In testimony before a joint House-Senate subcommittee on Sept. 16, Paul Wilson, a budget adviser in the governor's office, said 10 specific applications have been singled out for matching funds. Announcements concerning other applications are likely to begin in November, and there will likely be two to three contracts awarded after Thanksgiving, Wilson said in his testimony. The majority, however, will not be awarded until Jan. 1, 2010. Nixon's office declined further comment on this story.
A portion of the proposed lines would overlap with existing fiber, causing concern within the telecommunications industry of a state-funded competitor.
"We do perceive that as a competitive overlay," said Max Huffman, chief operating officer for Missouri Network Alliance, a telecommunications company that serves a portion of the area where the proposed cable would be laid. The Missouri Network Alliance has provided service for the area for 10 years, Huffman said, describing it as "nicely covered."
Sho-Me Technologies managers said the new cable would provide opportunity rather than competition.
Current fibers may not be able to handle future consumer needs, said Sho-Me administration manager Jerry Hartman.
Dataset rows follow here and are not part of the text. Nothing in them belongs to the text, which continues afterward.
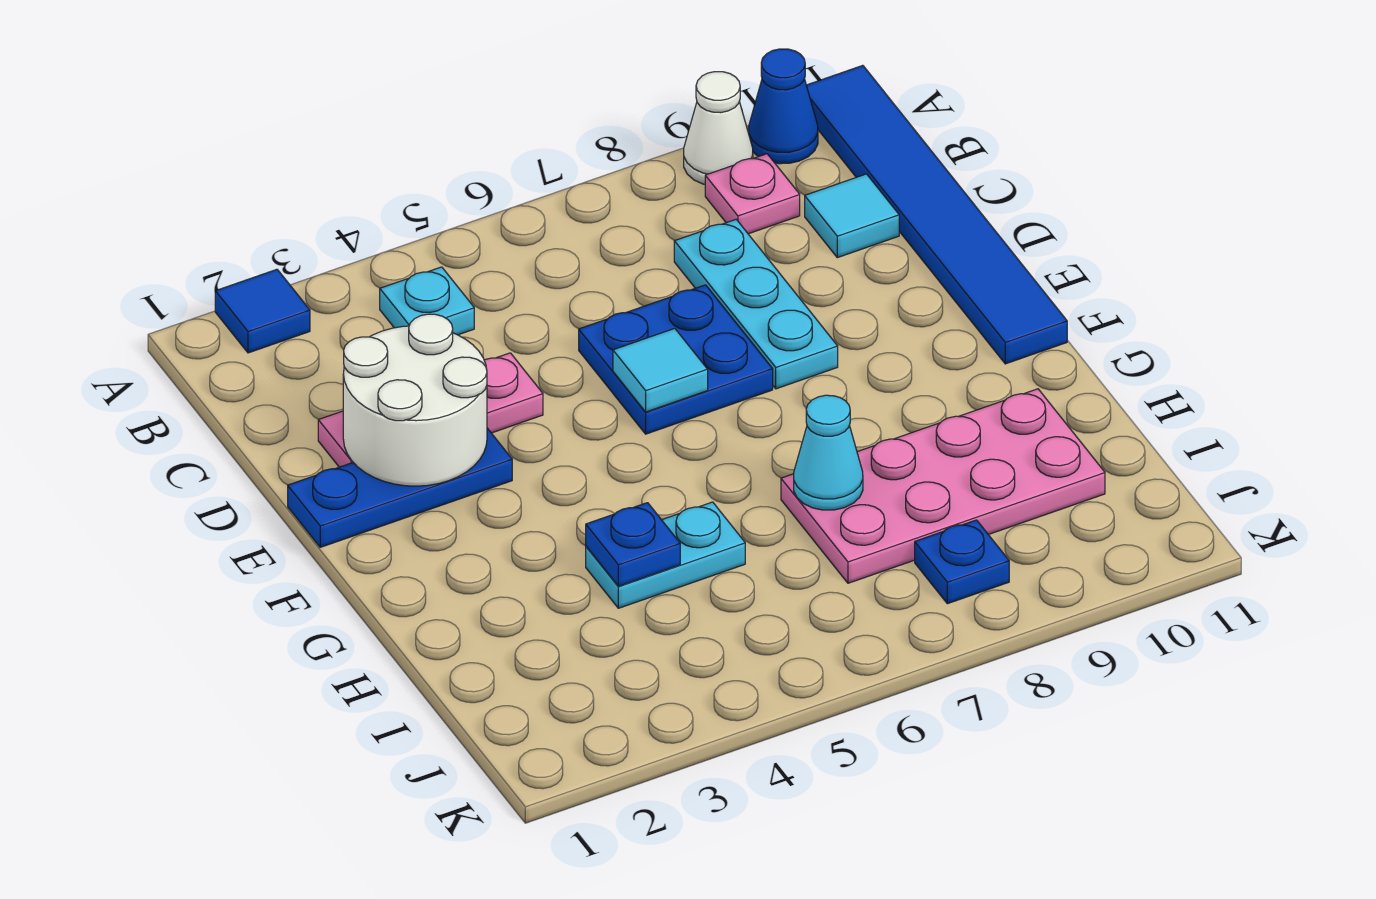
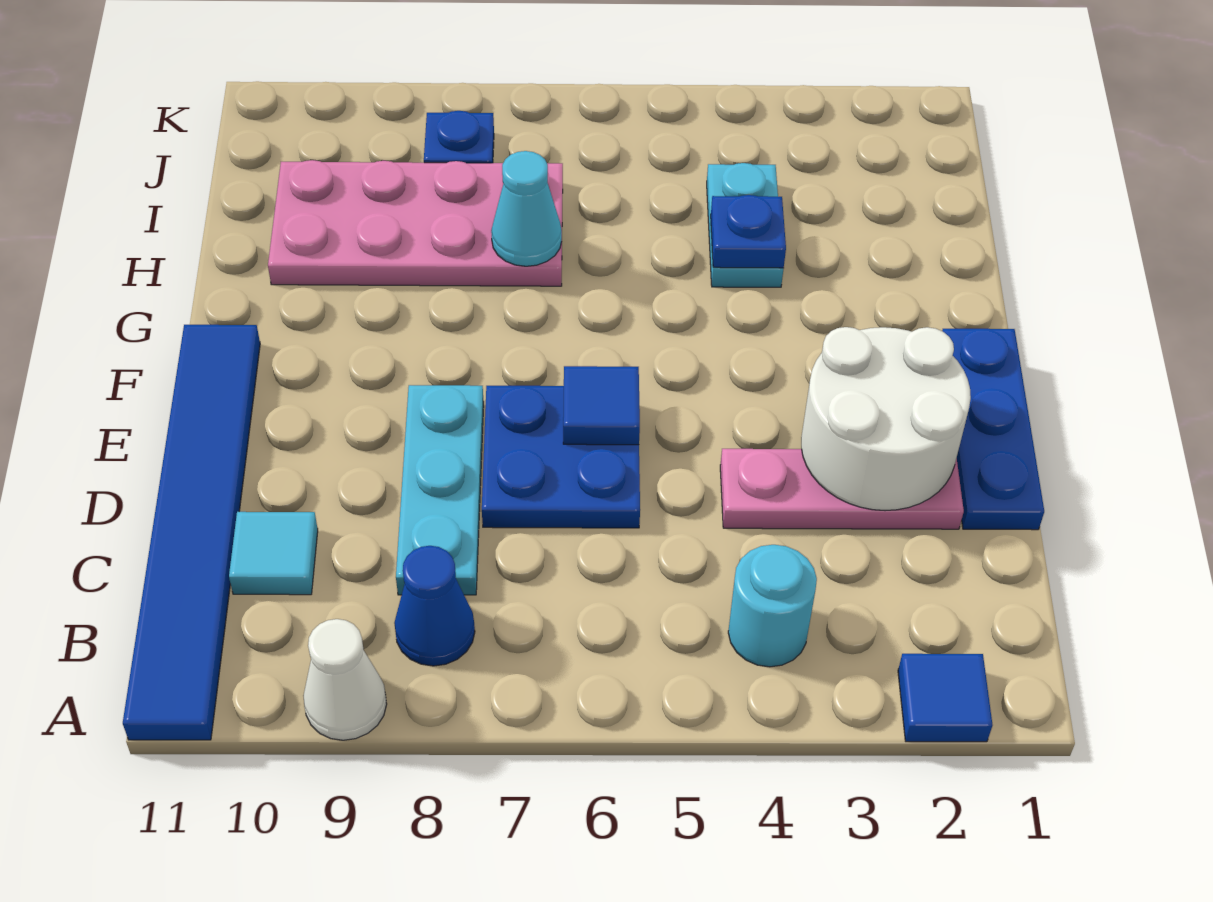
blue cone A10 level 1 -> blue cone B8 level 1
cyan plate B4 level 1 -> cyan round brick B4 level 1
pink plate B9 level 1 -> none
blue plate E1:E3 level 1 -> blue plate D1:F1 level 1
cyan tile E6 level 2 -> blue tile E6 level 2
cyan plate H4:H5 level 1 -> cyan plate H4:I4 level 1

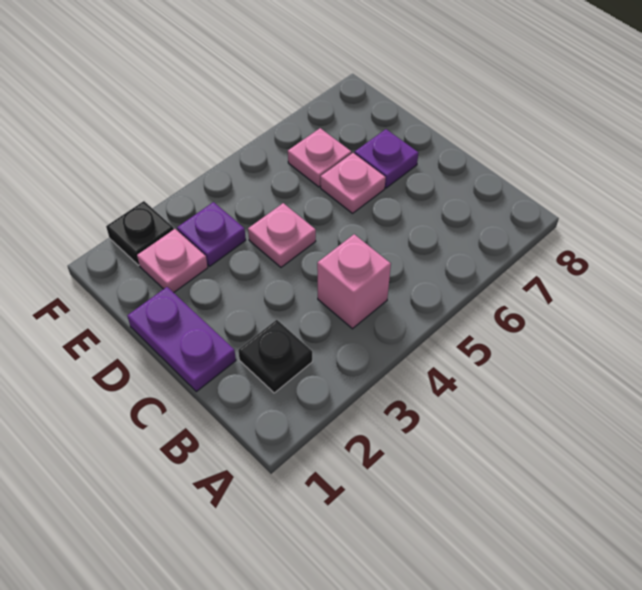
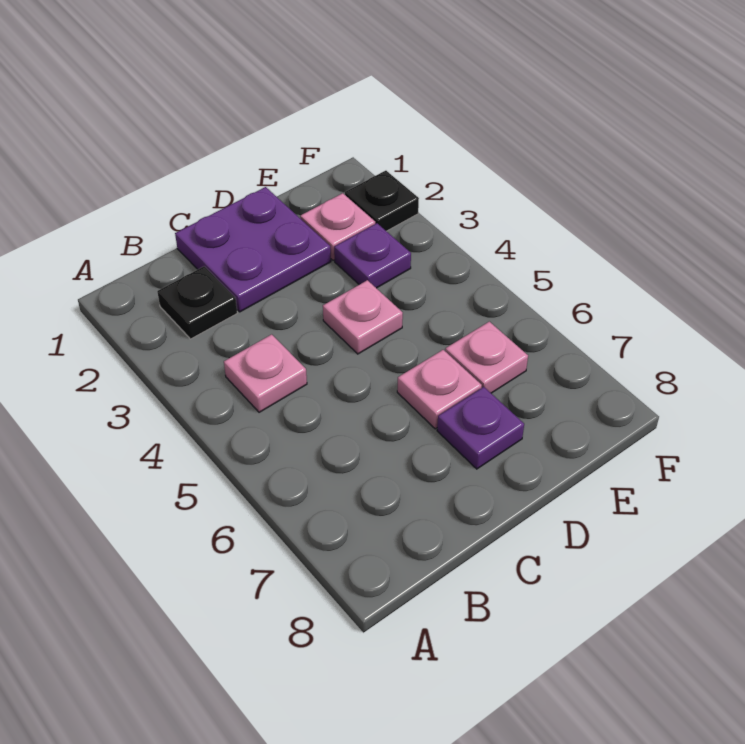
pink brick B4 level 1 -> pink plate B4 level 1
purple plate C1:D1 level 1 -> purple plate C1:D2 level 1

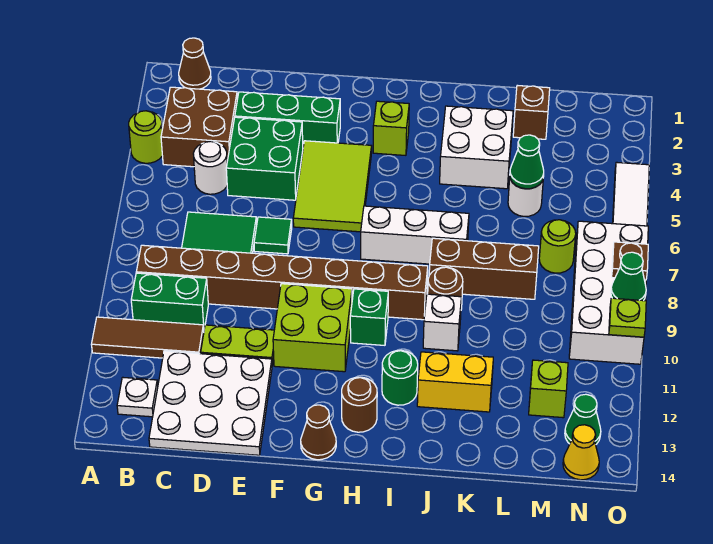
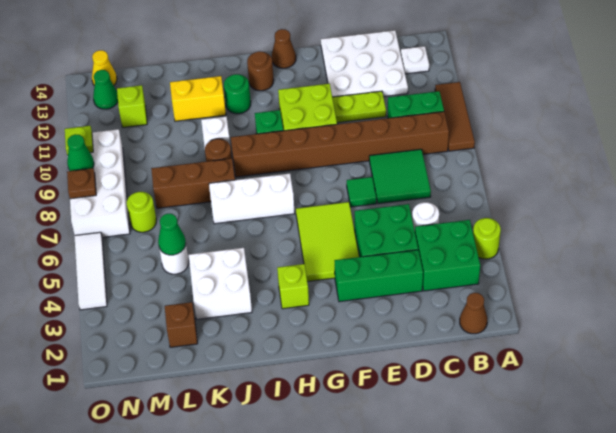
brown tile A11:C11 level 1 -> brown tile A9:A11 level 1
brown brick B3:C4 level 1 -> green brick B3:C4 level 1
The proposed fibers would only enhance what is currently available, he said, adding that the new fiber would be available for use by telecommunication companies.
One-third of the capacity from the new lines would be available to companies that want to offer broadband to the local community. Another third would be made available to the state at no cost. Sho-Me would keep the final third for its private use.
A portion of the state's third would be made available to schools and libraries, a program currently overseen by MOREnet, which operates within the University of Missouri System. The new cable would lower costs to MOREnet members, said MOREnet Executive Director Bill Mitchell.
In his Sept. 16 testimony, Wilson also said Gov. Jay Nixon's overall goal is to make broadband Internet accessible to 95 percent of Missourians within five years. Hartman said the new fiber will facilitate this goal by providing a backbone for companies that may want to run cable from the proposed lines into people's homes.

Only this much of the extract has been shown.